▶ Zitierter Textauszug:
+++++
Die Scherben klirren. Ein Klang, der schlimmer ist als abgebrochene Kreide an der Tafel. Sie scheinen mich zu verhöhnen. Welch Ironie. Ich beginne, sie zu zählen. Sie erinnern mich unwillkürlich an die Fragezeichen aus meinen schlaflosen Nächten. Meine Synapsen arbeiten. Eine Erkenntnis ist unterwegs. Die Scherben und die Fragezeichen: ihre Menge ist identisch.
Zerstörtes Leben, Scherben. Ich könnte ihn wegen Sachbeschädigung zur Verantwortung ziehen. Wieder Konjunktiv. Der Modus der Feiglinge. Demnach muss er permanent davon Gebrauch machen. Oder wie sollte man ihn nach allem, was geschehen ist, sonst nennen? Wieder rhetorisch.
Ich war noch nie in Berlin. Vielleicht sollte ich endlich dorthin fahren und mir meine Bedeutung zurückholen, mein Possessivpronomen – aber ohne sein Gepäck.
+++++
▶ Aufgabe: Schreiben Sie aus dem Textauszug über die Scherben den Teil wortgetreu ab, der bei „Die Scherben klirren.“ beginnt und bei „ohne sein Gepäck.“ endet.

▶ Gesammelte Daten:
+++++
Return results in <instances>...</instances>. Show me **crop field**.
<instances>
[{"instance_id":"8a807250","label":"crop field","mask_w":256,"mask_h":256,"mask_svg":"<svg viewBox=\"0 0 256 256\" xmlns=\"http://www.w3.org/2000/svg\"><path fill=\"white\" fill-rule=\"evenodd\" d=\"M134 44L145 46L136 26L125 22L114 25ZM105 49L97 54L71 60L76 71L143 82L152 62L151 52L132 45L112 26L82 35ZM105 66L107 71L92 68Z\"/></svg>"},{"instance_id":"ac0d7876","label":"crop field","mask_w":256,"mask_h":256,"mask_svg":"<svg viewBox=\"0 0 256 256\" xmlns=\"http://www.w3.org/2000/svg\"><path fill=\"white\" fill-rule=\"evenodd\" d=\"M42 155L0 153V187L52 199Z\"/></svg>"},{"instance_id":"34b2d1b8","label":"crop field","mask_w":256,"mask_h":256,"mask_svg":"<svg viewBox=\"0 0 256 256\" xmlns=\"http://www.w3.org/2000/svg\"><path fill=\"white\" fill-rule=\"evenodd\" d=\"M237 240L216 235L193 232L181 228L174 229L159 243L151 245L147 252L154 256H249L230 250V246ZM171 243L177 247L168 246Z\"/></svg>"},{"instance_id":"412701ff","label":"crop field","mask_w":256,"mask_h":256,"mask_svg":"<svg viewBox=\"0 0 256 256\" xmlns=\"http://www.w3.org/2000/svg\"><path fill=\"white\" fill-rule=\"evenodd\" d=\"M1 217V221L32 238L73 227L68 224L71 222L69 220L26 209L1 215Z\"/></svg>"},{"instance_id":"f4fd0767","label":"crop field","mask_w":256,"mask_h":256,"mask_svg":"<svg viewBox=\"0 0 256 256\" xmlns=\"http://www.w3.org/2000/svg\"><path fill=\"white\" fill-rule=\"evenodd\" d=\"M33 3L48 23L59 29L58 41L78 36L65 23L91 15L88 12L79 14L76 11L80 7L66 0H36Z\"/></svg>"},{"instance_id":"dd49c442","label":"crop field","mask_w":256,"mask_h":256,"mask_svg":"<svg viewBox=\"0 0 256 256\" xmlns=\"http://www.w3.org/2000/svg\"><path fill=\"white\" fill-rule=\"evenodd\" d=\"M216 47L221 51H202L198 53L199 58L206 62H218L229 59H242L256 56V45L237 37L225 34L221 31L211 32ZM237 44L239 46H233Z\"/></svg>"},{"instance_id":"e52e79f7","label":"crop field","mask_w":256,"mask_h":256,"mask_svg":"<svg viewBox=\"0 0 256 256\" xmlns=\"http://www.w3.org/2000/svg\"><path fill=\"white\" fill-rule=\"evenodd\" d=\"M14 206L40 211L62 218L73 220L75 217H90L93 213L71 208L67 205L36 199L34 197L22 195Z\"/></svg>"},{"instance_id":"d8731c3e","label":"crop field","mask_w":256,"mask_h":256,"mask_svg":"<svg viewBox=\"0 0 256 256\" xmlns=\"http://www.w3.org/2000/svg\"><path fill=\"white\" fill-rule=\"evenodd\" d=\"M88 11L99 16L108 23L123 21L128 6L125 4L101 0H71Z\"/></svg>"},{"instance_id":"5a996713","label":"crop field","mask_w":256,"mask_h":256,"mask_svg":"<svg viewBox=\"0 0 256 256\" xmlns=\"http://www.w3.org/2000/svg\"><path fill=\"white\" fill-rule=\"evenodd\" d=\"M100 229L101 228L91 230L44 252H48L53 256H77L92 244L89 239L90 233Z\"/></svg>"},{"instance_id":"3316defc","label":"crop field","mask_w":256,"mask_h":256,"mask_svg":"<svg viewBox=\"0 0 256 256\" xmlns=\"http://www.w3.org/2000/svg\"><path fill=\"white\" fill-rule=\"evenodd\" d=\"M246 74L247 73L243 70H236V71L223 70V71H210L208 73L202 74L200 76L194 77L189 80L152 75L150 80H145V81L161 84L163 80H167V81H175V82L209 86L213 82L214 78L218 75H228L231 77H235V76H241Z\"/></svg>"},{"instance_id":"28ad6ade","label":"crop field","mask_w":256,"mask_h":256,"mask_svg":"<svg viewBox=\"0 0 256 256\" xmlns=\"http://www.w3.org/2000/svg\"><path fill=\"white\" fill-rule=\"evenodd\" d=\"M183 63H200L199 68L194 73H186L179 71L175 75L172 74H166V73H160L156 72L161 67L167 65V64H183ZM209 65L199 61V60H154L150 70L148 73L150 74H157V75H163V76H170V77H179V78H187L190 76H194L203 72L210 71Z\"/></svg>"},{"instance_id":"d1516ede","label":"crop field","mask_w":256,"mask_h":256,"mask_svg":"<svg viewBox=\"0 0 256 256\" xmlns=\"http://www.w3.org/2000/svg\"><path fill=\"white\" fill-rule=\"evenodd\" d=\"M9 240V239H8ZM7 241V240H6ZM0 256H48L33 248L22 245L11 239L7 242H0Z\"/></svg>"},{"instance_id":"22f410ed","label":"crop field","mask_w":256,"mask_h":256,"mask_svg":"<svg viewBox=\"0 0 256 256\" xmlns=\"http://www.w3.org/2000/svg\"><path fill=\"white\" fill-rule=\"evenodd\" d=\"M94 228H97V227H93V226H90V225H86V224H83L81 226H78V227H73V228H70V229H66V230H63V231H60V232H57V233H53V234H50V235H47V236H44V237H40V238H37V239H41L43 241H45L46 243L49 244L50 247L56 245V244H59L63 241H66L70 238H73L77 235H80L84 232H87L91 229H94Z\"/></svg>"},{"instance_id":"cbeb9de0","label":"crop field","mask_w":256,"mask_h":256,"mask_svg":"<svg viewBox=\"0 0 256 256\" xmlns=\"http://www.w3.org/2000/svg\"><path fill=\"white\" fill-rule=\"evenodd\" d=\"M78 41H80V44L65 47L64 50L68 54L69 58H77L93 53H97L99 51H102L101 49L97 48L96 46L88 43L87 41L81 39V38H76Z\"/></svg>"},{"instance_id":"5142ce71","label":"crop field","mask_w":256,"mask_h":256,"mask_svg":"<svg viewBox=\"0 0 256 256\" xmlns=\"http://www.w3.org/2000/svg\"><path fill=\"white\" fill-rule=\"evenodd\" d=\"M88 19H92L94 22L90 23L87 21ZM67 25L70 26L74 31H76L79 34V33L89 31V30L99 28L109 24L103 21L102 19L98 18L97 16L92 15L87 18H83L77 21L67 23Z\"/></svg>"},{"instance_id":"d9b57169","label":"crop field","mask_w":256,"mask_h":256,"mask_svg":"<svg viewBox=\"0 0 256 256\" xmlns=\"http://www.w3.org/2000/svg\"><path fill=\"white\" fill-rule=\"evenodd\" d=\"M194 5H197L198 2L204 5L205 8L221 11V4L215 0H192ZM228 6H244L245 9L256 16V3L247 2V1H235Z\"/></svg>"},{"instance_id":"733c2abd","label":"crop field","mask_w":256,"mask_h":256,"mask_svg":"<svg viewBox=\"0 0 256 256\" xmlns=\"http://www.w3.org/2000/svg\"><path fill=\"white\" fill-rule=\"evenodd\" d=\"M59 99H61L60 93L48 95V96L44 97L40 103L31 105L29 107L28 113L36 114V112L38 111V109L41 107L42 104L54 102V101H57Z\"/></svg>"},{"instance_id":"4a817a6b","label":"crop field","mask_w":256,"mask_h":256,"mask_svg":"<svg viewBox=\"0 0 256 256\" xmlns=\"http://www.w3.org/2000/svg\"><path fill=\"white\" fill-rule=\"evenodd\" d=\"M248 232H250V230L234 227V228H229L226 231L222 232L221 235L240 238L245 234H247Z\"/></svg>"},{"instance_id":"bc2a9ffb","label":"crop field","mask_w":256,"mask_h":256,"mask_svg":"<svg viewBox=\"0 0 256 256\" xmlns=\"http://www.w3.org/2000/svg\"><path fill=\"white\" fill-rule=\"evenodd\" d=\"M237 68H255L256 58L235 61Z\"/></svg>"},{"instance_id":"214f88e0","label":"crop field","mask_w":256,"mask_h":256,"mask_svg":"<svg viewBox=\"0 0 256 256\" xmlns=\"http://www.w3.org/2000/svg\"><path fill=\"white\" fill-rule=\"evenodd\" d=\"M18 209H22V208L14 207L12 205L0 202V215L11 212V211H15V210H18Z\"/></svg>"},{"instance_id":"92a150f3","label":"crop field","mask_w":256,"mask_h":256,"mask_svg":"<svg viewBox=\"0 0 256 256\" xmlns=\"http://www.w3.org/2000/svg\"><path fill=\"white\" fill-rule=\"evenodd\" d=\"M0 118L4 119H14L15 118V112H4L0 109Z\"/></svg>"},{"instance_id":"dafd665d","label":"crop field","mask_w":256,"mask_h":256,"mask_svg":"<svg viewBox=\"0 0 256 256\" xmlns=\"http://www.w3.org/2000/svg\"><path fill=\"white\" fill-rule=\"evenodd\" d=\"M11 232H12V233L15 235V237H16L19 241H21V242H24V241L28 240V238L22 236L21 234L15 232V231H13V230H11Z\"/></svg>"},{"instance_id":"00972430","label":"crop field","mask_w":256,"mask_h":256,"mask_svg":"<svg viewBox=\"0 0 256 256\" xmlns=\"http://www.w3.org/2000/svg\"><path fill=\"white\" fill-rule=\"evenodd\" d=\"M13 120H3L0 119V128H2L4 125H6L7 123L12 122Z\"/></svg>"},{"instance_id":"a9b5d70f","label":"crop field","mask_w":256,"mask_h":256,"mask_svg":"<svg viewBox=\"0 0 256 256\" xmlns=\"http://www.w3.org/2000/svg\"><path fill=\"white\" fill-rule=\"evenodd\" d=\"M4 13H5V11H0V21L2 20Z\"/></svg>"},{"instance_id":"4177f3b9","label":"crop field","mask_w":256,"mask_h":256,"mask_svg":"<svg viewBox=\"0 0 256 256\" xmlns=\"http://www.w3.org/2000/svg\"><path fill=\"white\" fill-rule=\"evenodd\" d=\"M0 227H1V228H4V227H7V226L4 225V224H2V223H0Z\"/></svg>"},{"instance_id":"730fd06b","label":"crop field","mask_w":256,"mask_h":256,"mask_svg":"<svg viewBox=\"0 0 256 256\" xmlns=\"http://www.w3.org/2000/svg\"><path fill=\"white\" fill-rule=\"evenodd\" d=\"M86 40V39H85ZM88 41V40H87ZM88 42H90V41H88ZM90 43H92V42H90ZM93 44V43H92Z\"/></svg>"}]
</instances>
+++++
▶ Lösung:
Die Scherben klirren. Ein Klang, der schlimmer ist als abgebrochene Kreide an der Tafel. Sie scheinen mich zu verhöhnen. Welch Ironie. Ich beginne, sie zu zählen. Sie erinnern mich unwillkürlich an die Fragezeichen aus meinen schlaflosen Nächten. Meine Synapsen arbeiten. Eine Erkenntnis ist unterwegs. Die Scherben und die Fragezeichen: ihre Menge ist identisch.
Zerstörtes Leben, Scherben. Ich könnte ihn wegen Sachbeschädigung zur Verantwortung ziehen. Wieder Konjunktiv. Der Modus der Feiglinge. Demnach muss er permanent davon Gebrauch machen. Oder wie sollte man ihn nach allem, was geschehen ist, sonst nennen? Wieder rhetorisch.
Ich war noch nie in Berlin. Vielleicht sollte ich endlich dorthin fahren und mir meine Bedeutung zurückholen, mein Possessivpronomen – aber ohne sein Gepäck.